STEP 4:方形波を画面いっぱいに表示
Auto Setボタンを押すか、手動で時間軸 200μs/div、電圧軸 500mV/div あたりに設定。
STEP 5:プローブの調整ネジを回す
付属のマイナスドライバ(または非金属ドライバ)で、方形波の角が「直角」「フラット」になるまでゆっくり回す。
STEP 6:他のチャンネルでも同じ作業を繰り返す
CH2、CH3、CH4それぞれで補償調整をします。プローブごとに個体差があるため。
所要時間は5分程度。「測定の前に必ず行う儀式」として習慣化してください。特に、共用のオシロ・プローブを使う環境では、前の人が違うオシロに接続した可能性があるため、毎回の補償調整は必須です。
電験三種「電気計測」の試験では、オシロの原理が出題されます。実務との橋渡しに、こちらも合わせてどうぞ。

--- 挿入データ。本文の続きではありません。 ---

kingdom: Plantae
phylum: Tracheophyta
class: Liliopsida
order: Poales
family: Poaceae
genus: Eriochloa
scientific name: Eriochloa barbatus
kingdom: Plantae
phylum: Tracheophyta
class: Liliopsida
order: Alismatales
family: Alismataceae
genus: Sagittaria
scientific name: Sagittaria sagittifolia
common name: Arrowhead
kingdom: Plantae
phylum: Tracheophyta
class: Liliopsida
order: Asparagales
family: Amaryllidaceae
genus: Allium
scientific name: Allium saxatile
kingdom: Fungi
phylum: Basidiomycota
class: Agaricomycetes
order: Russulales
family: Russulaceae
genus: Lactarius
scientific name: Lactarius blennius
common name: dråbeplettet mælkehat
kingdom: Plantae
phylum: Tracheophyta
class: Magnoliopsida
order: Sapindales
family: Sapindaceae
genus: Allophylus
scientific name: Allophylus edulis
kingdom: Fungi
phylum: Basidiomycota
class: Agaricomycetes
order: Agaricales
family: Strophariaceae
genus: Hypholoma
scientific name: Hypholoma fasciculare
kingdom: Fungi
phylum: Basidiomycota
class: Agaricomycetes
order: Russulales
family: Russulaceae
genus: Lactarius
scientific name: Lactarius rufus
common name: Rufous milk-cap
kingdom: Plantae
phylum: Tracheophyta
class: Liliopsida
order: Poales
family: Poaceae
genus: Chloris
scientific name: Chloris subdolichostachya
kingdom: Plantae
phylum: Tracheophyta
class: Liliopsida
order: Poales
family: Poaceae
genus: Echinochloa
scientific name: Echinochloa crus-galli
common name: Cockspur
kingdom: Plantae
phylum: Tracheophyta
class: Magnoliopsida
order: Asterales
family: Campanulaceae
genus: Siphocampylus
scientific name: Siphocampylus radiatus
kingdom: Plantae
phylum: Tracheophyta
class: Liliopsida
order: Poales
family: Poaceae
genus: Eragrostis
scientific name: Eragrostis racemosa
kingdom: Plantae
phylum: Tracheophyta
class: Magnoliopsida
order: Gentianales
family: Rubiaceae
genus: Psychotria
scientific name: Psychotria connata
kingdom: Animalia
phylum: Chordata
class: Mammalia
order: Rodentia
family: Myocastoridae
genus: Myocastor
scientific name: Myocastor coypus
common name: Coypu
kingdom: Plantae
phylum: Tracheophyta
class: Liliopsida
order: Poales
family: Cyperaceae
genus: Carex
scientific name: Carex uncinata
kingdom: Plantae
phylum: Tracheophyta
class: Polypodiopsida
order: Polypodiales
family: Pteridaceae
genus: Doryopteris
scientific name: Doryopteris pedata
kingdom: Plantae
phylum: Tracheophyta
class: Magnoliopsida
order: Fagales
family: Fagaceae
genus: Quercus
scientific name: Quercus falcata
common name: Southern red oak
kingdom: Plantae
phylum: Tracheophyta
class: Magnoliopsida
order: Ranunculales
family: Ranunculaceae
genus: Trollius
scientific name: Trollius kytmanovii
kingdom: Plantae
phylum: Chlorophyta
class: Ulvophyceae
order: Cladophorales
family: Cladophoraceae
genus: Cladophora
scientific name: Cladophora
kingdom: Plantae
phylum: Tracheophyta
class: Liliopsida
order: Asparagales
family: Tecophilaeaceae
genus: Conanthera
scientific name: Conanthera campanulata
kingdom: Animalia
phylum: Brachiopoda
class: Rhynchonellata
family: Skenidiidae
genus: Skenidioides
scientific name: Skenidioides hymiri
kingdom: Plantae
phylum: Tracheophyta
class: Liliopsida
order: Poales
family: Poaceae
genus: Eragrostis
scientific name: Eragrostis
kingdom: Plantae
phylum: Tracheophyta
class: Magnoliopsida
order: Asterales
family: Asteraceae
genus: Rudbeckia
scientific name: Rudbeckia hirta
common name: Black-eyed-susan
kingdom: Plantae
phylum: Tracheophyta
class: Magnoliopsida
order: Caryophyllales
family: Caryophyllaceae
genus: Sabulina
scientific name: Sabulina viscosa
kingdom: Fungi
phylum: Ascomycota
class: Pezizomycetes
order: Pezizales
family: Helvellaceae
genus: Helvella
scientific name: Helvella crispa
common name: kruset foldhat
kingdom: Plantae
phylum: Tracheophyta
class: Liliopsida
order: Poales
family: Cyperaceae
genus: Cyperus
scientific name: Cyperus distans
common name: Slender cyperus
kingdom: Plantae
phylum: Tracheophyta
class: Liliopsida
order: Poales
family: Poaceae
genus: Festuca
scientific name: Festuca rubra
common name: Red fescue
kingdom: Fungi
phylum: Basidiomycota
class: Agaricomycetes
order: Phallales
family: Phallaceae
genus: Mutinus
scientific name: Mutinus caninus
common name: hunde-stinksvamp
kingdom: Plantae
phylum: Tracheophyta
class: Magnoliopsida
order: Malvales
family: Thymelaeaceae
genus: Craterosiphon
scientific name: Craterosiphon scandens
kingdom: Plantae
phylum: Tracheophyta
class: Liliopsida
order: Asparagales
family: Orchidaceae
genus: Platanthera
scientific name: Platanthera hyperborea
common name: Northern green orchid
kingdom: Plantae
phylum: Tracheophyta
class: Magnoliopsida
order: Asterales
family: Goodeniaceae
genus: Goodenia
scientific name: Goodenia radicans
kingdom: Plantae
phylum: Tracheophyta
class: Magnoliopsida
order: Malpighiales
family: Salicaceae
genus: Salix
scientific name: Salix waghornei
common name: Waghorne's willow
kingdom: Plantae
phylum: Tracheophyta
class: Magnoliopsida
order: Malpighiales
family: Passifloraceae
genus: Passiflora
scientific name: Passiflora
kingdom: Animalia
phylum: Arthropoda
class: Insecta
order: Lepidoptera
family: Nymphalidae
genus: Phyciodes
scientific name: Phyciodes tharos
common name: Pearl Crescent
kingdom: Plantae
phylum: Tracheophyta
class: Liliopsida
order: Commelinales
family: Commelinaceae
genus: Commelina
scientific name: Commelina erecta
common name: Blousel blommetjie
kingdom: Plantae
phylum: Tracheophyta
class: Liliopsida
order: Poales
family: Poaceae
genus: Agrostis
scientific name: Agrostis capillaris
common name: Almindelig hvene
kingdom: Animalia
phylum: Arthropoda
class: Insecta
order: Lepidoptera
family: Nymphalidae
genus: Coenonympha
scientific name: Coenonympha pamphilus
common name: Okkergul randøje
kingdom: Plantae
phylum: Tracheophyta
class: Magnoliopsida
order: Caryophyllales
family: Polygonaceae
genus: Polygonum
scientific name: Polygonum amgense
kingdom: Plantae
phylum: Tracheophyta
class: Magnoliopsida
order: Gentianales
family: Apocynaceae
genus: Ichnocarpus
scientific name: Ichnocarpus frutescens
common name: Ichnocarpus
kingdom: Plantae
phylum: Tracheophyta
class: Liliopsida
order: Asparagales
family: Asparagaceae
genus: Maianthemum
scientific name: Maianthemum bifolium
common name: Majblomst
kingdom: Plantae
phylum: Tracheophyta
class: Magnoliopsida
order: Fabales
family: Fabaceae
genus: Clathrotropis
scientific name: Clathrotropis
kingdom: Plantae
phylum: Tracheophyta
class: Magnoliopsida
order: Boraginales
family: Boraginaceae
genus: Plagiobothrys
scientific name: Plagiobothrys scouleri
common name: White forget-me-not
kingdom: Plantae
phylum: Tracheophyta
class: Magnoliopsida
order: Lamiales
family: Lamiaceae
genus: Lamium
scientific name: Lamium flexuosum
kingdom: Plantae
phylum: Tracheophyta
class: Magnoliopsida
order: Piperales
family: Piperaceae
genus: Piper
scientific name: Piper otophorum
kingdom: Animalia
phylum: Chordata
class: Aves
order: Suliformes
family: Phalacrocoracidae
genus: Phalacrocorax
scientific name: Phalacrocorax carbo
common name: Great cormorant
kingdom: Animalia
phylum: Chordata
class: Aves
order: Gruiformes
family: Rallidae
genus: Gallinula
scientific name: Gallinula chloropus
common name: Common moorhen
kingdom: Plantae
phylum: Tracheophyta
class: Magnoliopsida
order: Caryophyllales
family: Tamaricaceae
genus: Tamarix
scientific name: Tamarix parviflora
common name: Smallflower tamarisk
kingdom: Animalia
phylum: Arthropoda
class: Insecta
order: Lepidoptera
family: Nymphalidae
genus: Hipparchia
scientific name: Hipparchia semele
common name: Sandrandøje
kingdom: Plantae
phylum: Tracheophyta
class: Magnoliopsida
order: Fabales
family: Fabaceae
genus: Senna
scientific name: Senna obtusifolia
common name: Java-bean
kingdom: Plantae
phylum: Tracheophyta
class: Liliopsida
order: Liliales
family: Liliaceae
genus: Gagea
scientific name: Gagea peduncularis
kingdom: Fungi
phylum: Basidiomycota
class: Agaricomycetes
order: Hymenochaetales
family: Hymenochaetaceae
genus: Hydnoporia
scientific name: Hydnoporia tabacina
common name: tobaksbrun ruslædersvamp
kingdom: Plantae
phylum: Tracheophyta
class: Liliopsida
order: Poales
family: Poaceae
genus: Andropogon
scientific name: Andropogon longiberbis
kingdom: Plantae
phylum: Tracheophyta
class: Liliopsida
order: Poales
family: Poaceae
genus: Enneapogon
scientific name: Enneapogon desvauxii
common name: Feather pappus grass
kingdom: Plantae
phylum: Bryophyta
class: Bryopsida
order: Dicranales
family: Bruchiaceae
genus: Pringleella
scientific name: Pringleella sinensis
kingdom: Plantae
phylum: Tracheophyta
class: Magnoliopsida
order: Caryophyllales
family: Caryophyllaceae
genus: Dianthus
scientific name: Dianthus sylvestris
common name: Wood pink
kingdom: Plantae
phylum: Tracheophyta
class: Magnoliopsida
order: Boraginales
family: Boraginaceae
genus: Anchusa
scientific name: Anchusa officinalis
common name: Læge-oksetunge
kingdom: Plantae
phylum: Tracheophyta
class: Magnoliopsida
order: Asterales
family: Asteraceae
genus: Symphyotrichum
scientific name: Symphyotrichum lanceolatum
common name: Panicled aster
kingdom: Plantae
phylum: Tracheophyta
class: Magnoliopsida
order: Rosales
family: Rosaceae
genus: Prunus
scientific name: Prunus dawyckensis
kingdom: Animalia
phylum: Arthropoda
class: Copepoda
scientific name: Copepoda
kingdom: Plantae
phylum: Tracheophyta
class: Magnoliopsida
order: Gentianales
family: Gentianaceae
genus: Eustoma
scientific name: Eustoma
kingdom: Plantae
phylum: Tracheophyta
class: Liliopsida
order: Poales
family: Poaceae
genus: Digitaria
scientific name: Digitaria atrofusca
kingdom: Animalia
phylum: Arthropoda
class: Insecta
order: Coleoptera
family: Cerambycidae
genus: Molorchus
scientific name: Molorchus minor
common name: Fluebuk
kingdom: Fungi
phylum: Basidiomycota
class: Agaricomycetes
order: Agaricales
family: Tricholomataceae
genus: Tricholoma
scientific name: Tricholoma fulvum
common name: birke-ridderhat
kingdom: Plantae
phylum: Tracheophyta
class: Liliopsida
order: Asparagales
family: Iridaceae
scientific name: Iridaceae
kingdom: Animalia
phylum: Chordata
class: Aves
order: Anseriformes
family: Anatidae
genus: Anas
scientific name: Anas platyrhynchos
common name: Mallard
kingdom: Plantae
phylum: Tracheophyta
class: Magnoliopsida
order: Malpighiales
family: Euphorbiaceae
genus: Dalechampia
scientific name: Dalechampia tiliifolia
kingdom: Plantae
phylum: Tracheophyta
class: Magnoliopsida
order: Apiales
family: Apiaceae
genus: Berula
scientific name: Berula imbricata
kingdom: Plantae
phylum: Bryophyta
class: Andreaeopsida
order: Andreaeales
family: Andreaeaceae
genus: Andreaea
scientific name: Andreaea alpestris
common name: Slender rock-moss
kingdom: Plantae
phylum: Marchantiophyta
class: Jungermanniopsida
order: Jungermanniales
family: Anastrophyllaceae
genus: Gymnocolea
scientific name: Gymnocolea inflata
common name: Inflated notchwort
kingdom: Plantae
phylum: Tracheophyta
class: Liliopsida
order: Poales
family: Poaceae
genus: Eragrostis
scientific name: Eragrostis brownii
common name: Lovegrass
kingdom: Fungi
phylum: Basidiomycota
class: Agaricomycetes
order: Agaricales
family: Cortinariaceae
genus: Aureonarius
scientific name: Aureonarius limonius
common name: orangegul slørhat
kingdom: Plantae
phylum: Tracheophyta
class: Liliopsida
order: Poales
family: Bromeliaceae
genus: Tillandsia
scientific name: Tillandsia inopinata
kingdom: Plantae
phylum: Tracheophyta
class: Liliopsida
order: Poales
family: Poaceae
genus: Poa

客先監査で「このプローブで正しく測れていますか?」と聞かれたら
品質保証の現場では、測定データの妥当性を客先から問われることがあります。「そのプローブの校正履歴はありますか?」「補償調整はいつ行いましたか?」と聞かれたとき、次の3点で答えられるようにしておくと安全です。
① 校正の有無
「オシロ本体は年1回の社内校正を実施しており、校正シールに次回校正日が記載されています。プローブは付属品のため、本体と一体で校正されています。」
② 補償調整の実施タイミング
「測定を行う前に、CAL OUT端子の1kHz方形波で補償調整を実施しました。方形波の角がフラットになることを目視で確認しています。」
③ 測定帯域の妥当性
「測定対象の信号帯域(例:100kHz〜10MHz)に対し、プローブの帯域は150MHzあり、十分な余裕があります(5倍ルール)。」
このように、「校正・補償調整・帯域の3点セット」で答えられれば、測定の妥当性を論理的に説明できます。

よくある質問(FAQ)

まとめ|受動プローブの構造を理解すれば、毎日の測定が変わる
📌 10:1減衰の正体:9MΩ抵抗とオシロの1MΩ抵抗による分圧。被測定回路への影響を1/10に減らすのが本当の目的。
📌 補償調整の意味:抵抗比と容量比を一致させ(R₁C_p = R₂C_s)、全周波数でフラットな減衰特性を得る作業。
📌 調整不良の見分け方:1kHz方形波で「角が尖る=過補償/鈍る=過小補償/フラット=適正」。
📌 現場の鉄則:測定の前に必ず補償調整。これを怠ると、補償ズレを「回路のリンギング」と誤認する事故が起きる。
「プローブはただの黒い棒」ではありません。抵抗と容量の絶妙なバランスで成り立つ精密測定器です。この記事の内容を知っているだけで、毎日の波形観測の精度が一段上がります。